Patrick 520iAT said:


> *He and Montoya just did 1:19.00 in qualifying. *


US commentators, David Hobbs and Steve Matchett, just mentioned that Williams might be running a lot of fuel in all of these sessions. I had this thought yesterday after qualifying.


----------



## Alex Baumann (Dec 19, 2001)

Red Sharks did it ! :thumbup: 



:angel:


----------



## SteveT (Dec 22, 2001)

Alex Baumann said:


> *Red Sharks did it ! :thumbup:
> 
> :angel: *


They did.

There wasn't enough in car from the FW25 to determine if they were doing any better with the handling. If they are running a heavy fuel load the could move ahead of some of the people in front of them. We are all watching the qualifying so intently, but the big unknown of fuel load. If the FW25 is one of the first to stop for fuel, then it really is bad.


----------



## Patrick (Dec 23, 2001)

Alex Baumann said:


> *Red Sharks did it ! :thumbup:
> 
> :angel: *


*YAWN.*


----------



## Alex Baumann (Dec 19, 2001)

SteveT said:


> *There wasn't enough in car from the FW25 to determine if they were doing any better with the handling. If they are running a heavy fuel load the could move ahead of some of the people in front of them. We are all watching the qualifying so intently, but the big unknown of fuel load. If the FW25 is one of the first to stop for fuel, then it really is bad. *


Heavy fuel load was also mentioned on the german TV. Niki Lauda (who is the commentator for the channel) said during a short interview with Flavio Briattore that 'normally' the cars will drive with a three-stop strategy.

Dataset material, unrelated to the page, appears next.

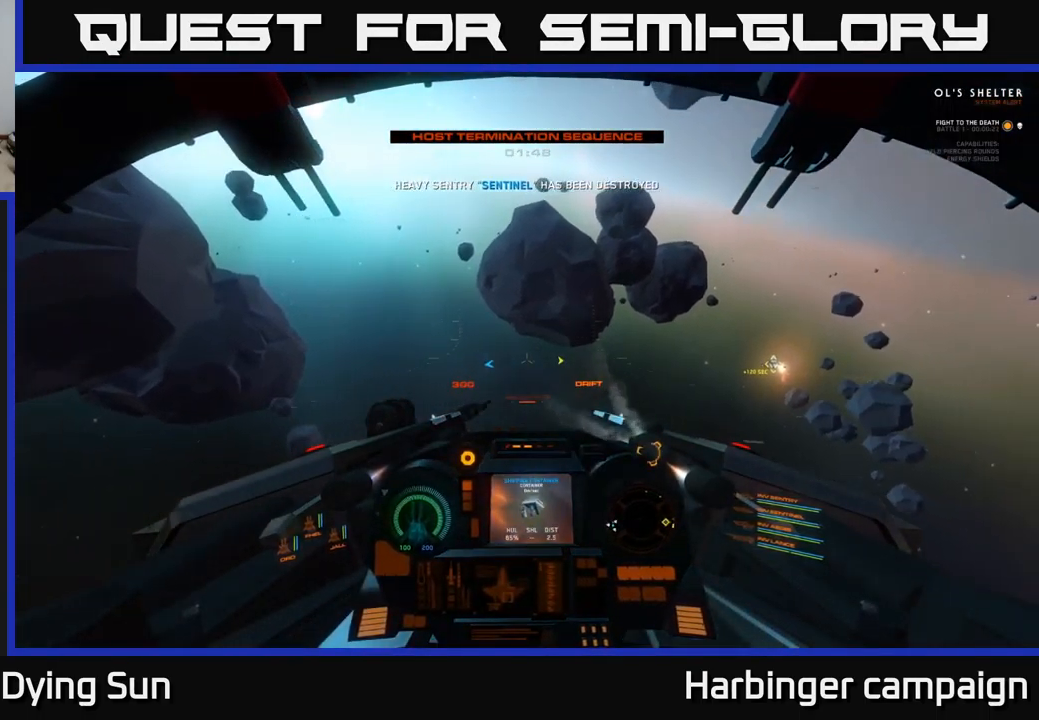
{"buttons": ["L2"], "left_stick": "center", "right_stick": "right", "events": [[184, "L1", "up"], [284, "L2", "down"]]}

If Williams starts with full tank, they will go on a two-stop race. The big question is whether they can close the time they'll loose at the begining of the race :dunno:


----------



## Patrick (Dec 23, 2001)

The Formula One studio that I just watched said that Williams is reportedly having oversteer problems - JPM, who has driven more than 950 laps at the Barcelona circuit, says the car has never been this bad (set up wise). But that may be a fuel-weight problem?

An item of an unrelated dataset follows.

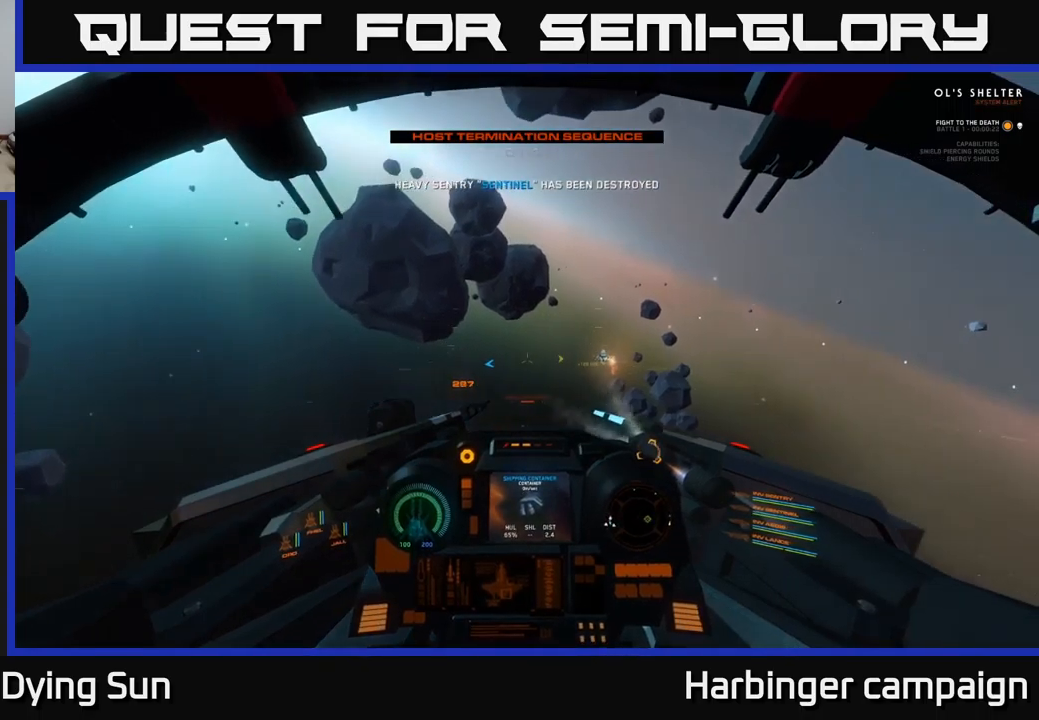
{"buttons": ["L2"], "left_stick": "center", "right_stick": "center", "events": [[217, "right_stick", "center"], [367, "right_stick", "down-left"], [500, "right_stick", "center"]]}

I am not sure how three stops will work at Barcelona; regardless, way to go Renault!


----------



## WILLIA///M (Apr 15, 2002)

Alex Baumann said:


> *Heavy fuel load was also mentioned on the german TV. Niki Lauda (who is the commentator for the channel) said during a short interview with Flavio Briattore that 'normally' the cars will drive with a three-stop strategy.
> 
> If Williams starts with full tank, they will go on a two-stop race. The big question is whether they can close the time they'll loose at the begining of the race :dunno: *


It's really the only thing to hang your hat on for the race. It was a bit encouraging to see Coulthard running at the same pace. McClaren has been playing the heavy fuel load game this season the most so perhaps Williams decided to do so as well?:dunno:


----------



## F1Crazy (Dec 11, 2002)

Most people predicted that Spanish GP will be a three stop because of high tire wear and rather short pitlane.
I bet that both McLaren and Williams will run a two stop as it's been proven succesful by McLaren lately. 
If Williams indeed will run a three stop than there is something wrong with that car, they seem to be going backwards.
While you can blame poor results on bad setup in flyaway races there is no way that this could happen in primary testing track like Barcelona.

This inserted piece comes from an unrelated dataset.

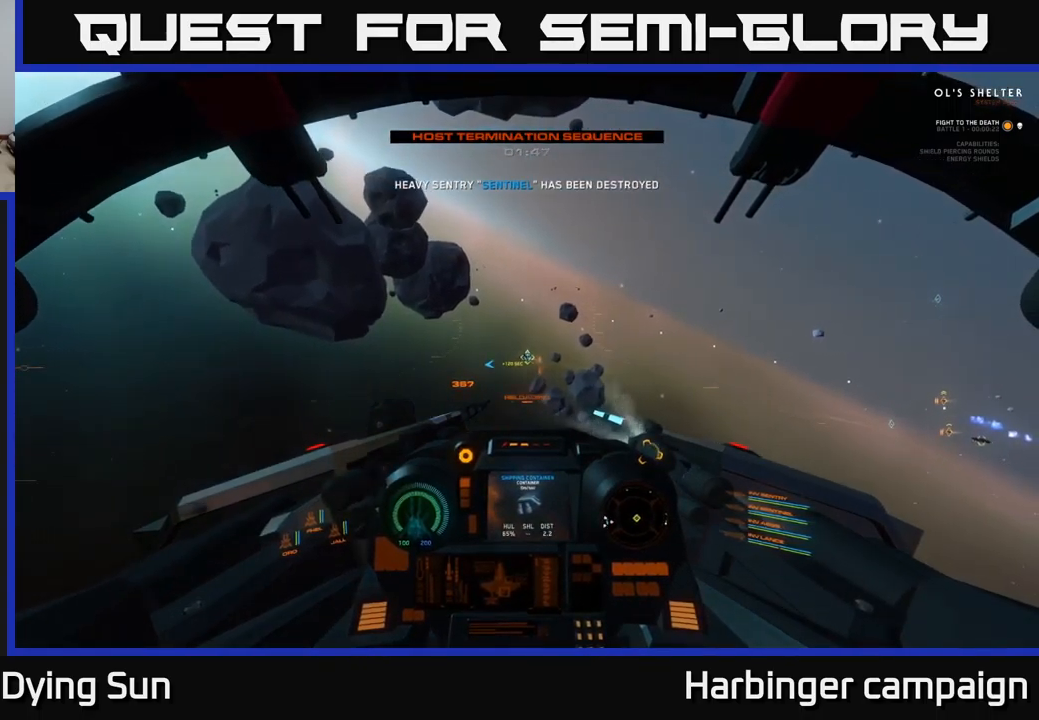
{"buttons": ["L2"], "left_stick": "center", "right_stick": "center", "events": [[217, "R1", "down"], [300, "R1", "up"], [367, "right_stick", "up-left"], [417, "right_stick", "center"]]}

If Ralf will outqualify Montoya on regular basis and keep scoring points I will gain new respect for that boy but it's still far from that...


----------



## SteveT (Dec 22, 2001)

Three stops has been the strategy people have been talking about and tire wear is an issue. However, if Williams (and perhaps McLaren) have planned two stops and are using the hard Michelin tires that might explain the handling difficulties demonstrated on Friday. I thought the FW25s looked a little more stable during qualifying, though I haven't gone back to watch again. I just checked and two stops was the norm last year. If the Williams cars are on a three stop plan they have lost something.

During Friday's practice Ralf got to a 1:17.0 and was quickest of all, while Michael was 1.7 sec slower. I don't understand why they never got near that unless everything since has been with full tanks. I'm sure they are all testing high fuel loads because there isn't much reason to run a light setup, it will only happen for a short time during the race.


----------